Sheffield duo Charles Watson and Rebecca Taylor, otherwise known as Slow Club, return with their third LP, Complete Surrender. Once again, the record displays the band’s varied spectrum of influences which range from Frankie Valli and Marvin Gaye to Katy Perry and Taylor Swift. At times, their sound is pared back and melancholy, but mostly devilishly playful and vibrant as the record uses brass and strings to weave through pop and indie with huge dollops of soul.

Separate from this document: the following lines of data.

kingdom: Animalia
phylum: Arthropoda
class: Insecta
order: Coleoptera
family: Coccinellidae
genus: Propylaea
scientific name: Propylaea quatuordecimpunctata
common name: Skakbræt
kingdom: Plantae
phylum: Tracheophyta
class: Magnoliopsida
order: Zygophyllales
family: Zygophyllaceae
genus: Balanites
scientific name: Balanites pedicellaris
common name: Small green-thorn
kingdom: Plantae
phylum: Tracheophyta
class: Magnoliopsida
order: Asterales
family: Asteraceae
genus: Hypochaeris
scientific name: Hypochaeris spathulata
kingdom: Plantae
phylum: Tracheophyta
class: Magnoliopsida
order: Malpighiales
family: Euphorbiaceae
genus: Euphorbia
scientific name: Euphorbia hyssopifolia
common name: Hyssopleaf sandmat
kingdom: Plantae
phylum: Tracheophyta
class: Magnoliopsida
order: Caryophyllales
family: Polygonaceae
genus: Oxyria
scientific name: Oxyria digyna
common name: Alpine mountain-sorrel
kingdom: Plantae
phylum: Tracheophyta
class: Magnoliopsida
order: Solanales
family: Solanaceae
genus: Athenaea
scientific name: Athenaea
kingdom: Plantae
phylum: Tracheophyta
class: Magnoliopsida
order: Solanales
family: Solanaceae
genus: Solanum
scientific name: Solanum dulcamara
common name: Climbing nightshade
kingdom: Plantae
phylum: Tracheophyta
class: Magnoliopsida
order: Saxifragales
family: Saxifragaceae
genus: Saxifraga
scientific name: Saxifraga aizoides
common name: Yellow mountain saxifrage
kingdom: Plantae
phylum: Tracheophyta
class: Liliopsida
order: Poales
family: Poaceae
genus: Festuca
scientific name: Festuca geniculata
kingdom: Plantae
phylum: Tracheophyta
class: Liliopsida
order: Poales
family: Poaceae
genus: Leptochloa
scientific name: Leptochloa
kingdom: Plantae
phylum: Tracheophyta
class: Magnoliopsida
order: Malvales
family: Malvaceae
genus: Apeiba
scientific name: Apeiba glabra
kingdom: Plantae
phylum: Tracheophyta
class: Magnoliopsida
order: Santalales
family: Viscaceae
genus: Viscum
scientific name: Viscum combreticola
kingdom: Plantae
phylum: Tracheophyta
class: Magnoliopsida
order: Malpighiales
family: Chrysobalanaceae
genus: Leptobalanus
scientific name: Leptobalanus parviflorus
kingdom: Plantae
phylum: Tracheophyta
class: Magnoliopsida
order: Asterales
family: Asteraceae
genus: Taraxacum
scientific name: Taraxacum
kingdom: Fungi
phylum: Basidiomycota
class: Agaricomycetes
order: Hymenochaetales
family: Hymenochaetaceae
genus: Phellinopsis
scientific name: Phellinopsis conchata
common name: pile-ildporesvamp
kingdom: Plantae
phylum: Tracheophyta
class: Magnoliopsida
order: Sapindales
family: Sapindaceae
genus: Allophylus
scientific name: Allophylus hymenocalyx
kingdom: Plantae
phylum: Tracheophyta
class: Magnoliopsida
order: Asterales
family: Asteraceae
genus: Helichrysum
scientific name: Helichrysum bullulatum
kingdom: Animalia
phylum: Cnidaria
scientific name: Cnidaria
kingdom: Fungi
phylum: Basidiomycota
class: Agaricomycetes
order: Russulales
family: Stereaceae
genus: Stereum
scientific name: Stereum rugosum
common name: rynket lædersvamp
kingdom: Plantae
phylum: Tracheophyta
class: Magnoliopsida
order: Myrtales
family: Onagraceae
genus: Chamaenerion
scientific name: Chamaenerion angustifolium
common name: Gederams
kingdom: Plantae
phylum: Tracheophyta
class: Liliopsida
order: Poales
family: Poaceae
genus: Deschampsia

The dynamic between the two singers continues to be excellent. Indeed, there is a certain Win Butler / Régine Chassagne feel to the albums’s title-track. Similarly, yhey also combine brilliantly on Pieces. But though the duo share vocal responsibilities, Rebecca Taylor’s star ascends with each passing album and her evolution from indie-girl to pop icon continues at pace. The sighs she delivers on Everything is New take the song into dreamlike territory before it leaps into a crashing crescendo and back again. On The Queen’s Noise she belts out a powerful vocal, and the soulful Suffering You, Suffering Me nods to the pop landscape of decades past with her strong voice complimented by brass and strings. On Not Mine To Love she perfectly treads the line between sultry and lover-lorn.

That’s not to say that Charles Watson is overshadowed on Complete Surrender. On downbeat piano ballad, Number One, he offers a soft, gentle vocal and poignant lyrics, while Taylor harmonises effortlessly.“TV Shows rewarding treachery/I’m watching now and I will be the same time next week/Just to learn how to look away”. Later, Watson’s delivery over the acoustic guitar of Paraguay and Panama is nuanced and pretty.

Complete Surrender is a well-balanced, big, bold, soulful pop record which knows just how to far to take things and exactly when to pull back. Slow Club just get better and better with every release.